_The problem_: Write out the line that contains "middle dip: (181, 173)", then every following line to the end of the records below, with no other lines and no changes.

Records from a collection
☆ ☆ ☆ ☆ ☆ ☆ ☆

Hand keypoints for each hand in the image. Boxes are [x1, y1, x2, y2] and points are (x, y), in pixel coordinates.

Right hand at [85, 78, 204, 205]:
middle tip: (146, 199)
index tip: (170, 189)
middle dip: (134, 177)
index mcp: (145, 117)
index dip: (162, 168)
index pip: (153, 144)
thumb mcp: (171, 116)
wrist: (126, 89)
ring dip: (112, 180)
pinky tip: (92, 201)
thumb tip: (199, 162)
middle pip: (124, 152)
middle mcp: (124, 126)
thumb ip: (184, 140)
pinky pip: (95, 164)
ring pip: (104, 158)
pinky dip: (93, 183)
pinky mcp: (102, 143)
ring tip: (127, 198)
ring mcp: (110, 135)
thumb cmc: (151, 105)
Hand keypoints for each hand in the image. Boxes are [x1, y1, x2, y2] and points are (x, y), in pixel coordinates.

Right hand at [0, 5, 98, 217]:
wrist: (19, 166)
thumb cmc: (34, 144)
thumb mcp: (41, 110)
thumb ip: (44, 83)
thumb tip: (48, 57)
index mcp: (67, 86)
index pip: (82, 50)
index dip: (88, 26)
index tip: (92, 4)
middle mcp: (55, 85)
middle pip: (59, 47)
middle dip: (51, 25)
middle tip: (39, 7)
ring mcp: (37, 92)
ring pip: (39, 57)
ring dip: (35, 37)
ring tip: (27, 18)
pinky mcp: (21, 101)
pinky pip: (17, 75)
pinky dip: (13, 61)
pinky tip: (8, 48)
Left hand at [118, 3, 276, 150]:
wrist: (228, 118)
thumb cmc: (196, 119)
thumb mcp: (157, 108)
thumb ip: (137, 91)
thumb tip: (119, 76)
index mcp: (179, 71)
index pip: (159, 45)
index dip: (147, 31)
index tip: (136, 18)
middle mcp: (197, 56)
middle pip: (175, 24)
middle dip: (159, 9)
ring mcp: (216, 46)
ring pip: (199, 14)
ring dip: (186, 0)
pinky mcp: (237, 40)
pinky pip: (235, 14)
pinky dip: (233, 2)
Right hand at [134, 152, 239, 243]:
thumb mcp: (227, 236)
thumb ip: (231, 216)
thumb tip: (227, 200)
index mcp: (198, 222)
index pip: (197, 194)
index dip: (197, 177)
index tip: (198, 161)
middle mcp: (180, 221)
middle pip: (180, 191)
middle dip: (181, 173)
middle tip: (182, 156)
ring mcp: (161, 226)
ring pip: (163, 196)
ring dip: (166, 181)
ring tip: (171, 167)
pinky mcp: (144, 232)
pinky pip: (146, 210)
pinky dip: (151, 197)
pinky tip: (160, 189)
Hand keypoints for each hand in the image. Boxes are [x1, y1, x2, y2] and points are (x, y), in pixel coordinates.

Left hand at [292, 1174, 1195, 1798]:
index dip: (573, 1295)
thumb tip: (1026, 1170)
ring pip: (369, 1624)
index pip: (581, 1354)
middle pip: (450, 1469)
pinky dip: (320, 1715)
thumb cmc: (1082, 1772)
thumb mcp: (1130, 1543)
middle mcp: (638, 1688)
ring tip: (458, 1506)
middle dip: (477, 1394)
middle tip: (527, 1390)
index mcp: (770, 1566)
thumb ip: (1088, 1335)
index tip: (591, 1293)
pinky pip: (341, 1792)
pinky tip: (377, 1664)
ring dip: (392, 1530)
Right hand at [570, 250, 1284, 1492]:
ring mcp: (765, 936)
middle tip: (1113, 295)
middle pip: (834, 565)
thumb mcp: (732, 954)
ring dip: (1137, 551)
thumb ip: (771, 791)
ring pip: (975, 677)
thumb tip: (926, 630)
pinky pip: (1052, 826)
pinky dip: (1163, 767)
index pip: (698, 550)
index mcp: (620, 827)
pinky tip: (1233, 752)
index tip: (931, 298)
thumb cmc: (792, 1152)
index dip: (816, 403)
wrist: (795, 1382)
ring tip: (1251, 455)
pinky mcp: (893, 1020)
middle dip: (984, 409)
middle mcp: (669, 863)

☆ ☆ ☆ ☆ ☆ ☆ ☆

_Answer area_:
middle dip: (181, 173)
middle tip: (182, 156)
ring mcp: (161, 226)
ring pip: (163, 196)
ring dip: (166, 181)
ring tip: (171, 167)
pinky mcp: (144, 232)
pinky pip: (146, 210)
pinky dip: (151, 197)
pinky tip: (160, 189)
Hand keypoints for each hand in the image. Boxes are [x1, y1, x2, y2] and points are (x, y), in pixel coordinates.

Left hand at [292, 1174, 1195, 1798]:
index dip: (573, 1295)
thumb tip: (1026, 1170)
ring pip: (369, 1624)
index pip: (581, 1354)
middle pip: (450, 1469)
pinky dip: (320, 1715)
thumb cmc: (1082, 1772)
thumb mcp: (1130, 1543)
middle mcp: (638, 1688)
ring tip: (458, 1506)
middle dip: (477, 1394)
middle tip: (527, 1390)
index mcp: (770, 1566)
thumb ip: (1088, 1335)
index tip: (591, 1293)
pinky pip: (341, 1792)
pinky tip: (377, 1664)
ring dip: (392, 1530)
Right hand at [570, 250, 1284, 1492]:
ring mcp: (765, 936)
middle tip: (1113, 295)
middle pip: (834, 565)
thumb mcp: (732, 954)
ring dip: (1137, 551)
thumb ip: (771, 791)
ring pip: (975, 677)
thumb tip: (926, 630)
pinky pip: (1052, 826)
pinky dip: (1163, 767)
index pip: (698, 550)
index mcp: (620, 827)
pinky tip: (1233, 752)
index tip: (931, 298)
thumb cmc: (792, 1152)
index dip: (816, 403)
wrist: (795, 1382)
ring tip: (1251, 455)
pinky mcp: (893, 1020)
middle dip: (984, 409)
middle mcp: (669, 863)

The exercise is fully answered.